(Transcribed page contents)
......
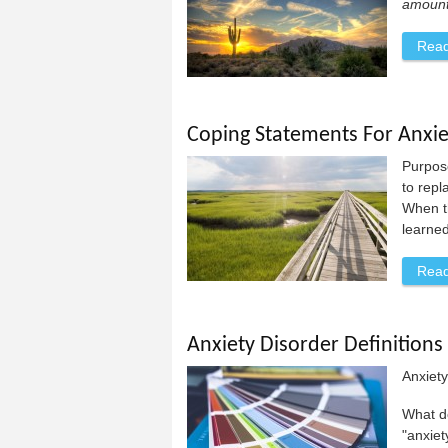
amount 
Rea
Coping Statements For Anxie
Purpose
to repl
When th
learned
Rea
Anxiety Disorder Definitions
Anxiet
What d
"anxiet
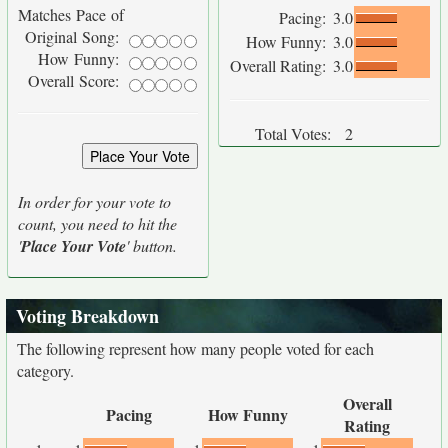
Matches Pace of
Pacing:
3.0
Original Song:
How Funny:
3.0
How Funny:
Overall Rating:
3.0
Overall Score:
Total Votes:
2
In order for your vote to
count, you need to hit the
'
Place Your Vote
' button.
Voting Breakdown
The following represent how many people voted for each
category.
Overall
Pacing
How Funny
Rating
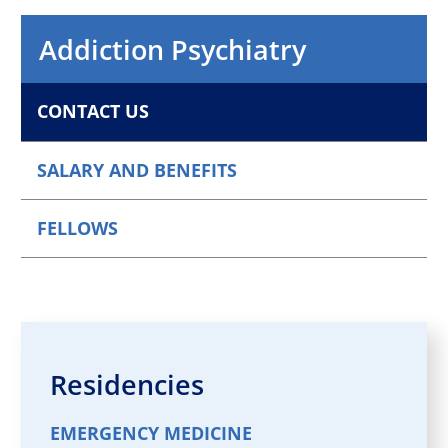
Addiction Psychiatry
CONTACT US
SALARY AND BENEFITS
FELLOWS
Residencies
EMERGENCY MEDICINE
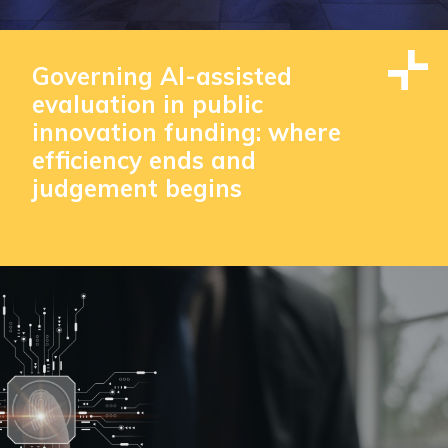
Governing AI-assisted
evaluation in public
innovation funding: where
efficiency ends and
judgement begins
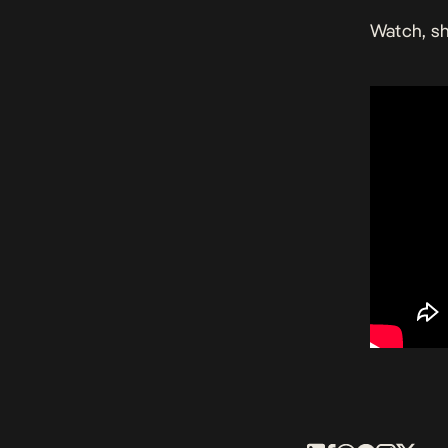
Watch, sh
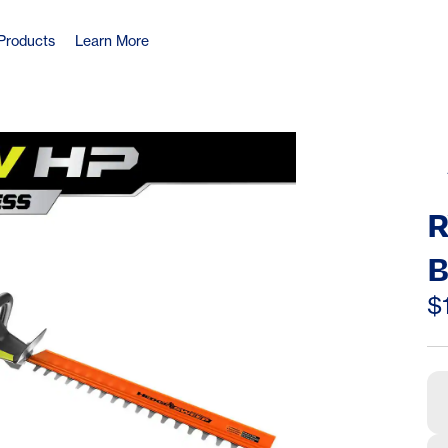
Products
Learn More
R
B
C
$
H
O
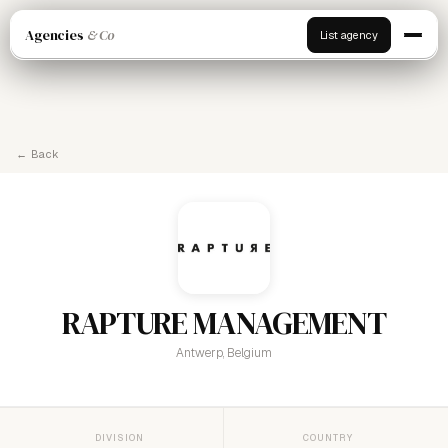
Agencies
& Co
List agency
← Back
RAPTURE MANAGEMENT
Antwerp, Belgium
DIVISION
COUNTRY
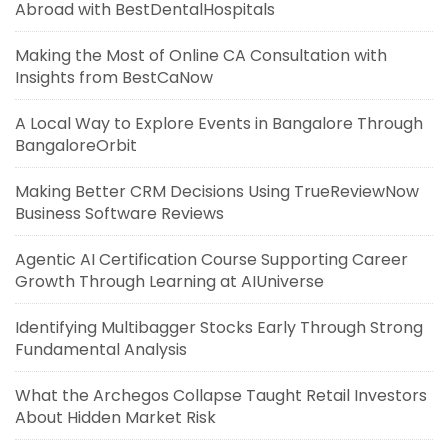
Abroad with BestDentalHospitals
Making the Most of Online CA Consultation with
Insights from BestCaNow
A Local Way to Explore Events in Bangalore Through
BangaloreOrbit
Making Better CRM Decisions Using TrueReviewNow
Business Software Reviews
Agentic AI Certification Course Supporting Career
Growth Through Learning at AIUniverse
Identifying Multibagger Stocks Early Through Strong
Fundamental Analysis
What the Archegos Collapse Taught Retail Investors
About Hidden Market Risk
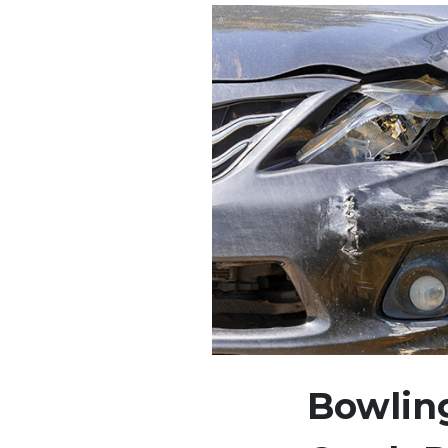
Bowling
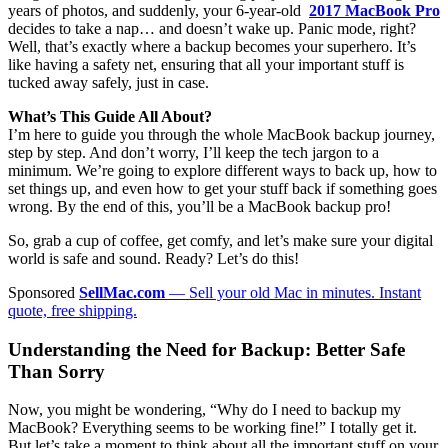
years of photos, and suddenly, your 6-year-old
2017 MacBook Pro
decides to take a nap… and doesn’t wake up. Panic mode, right?
Well, that’s exactly where a backup becomes your superhero. It’s
like having a safety net, ensuring that all your important stuff is
tucked away safely, just in case.
What’s This Guide All About?
I’m here to guide you through the whole MacBook backup journey,
step by step. And don’t worry, I’ll keep the tech jargon to a
minimum. We’re going to explore different ways to back up, how to
set things up, and even how to get your stuff back if something goes
wrong. By the end of this, you’ll be a MacBook backup pro!
So, grab a cup of coffee, get comfy, and let’s make sure your digital
world is safe and sound. Ready? Let’s do this!
Sponsored
SellMac.com
— Sell your old Mac in minutes. Instant
quote, free shipping.
Understanding the Need for Backup: Better Safe
Than Sorry
Now, you might be wondering, “Why do I need to backup my
MacBook? Everything seems to be working fine!” I totally get it.
But let’s take a moment to think about all the important stuff on your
......
For every line above that holds the word "important", report the whole line.

like having a safety net, ensuring that all your important stuff is
But let’s take a moment to think about all the important stuff on your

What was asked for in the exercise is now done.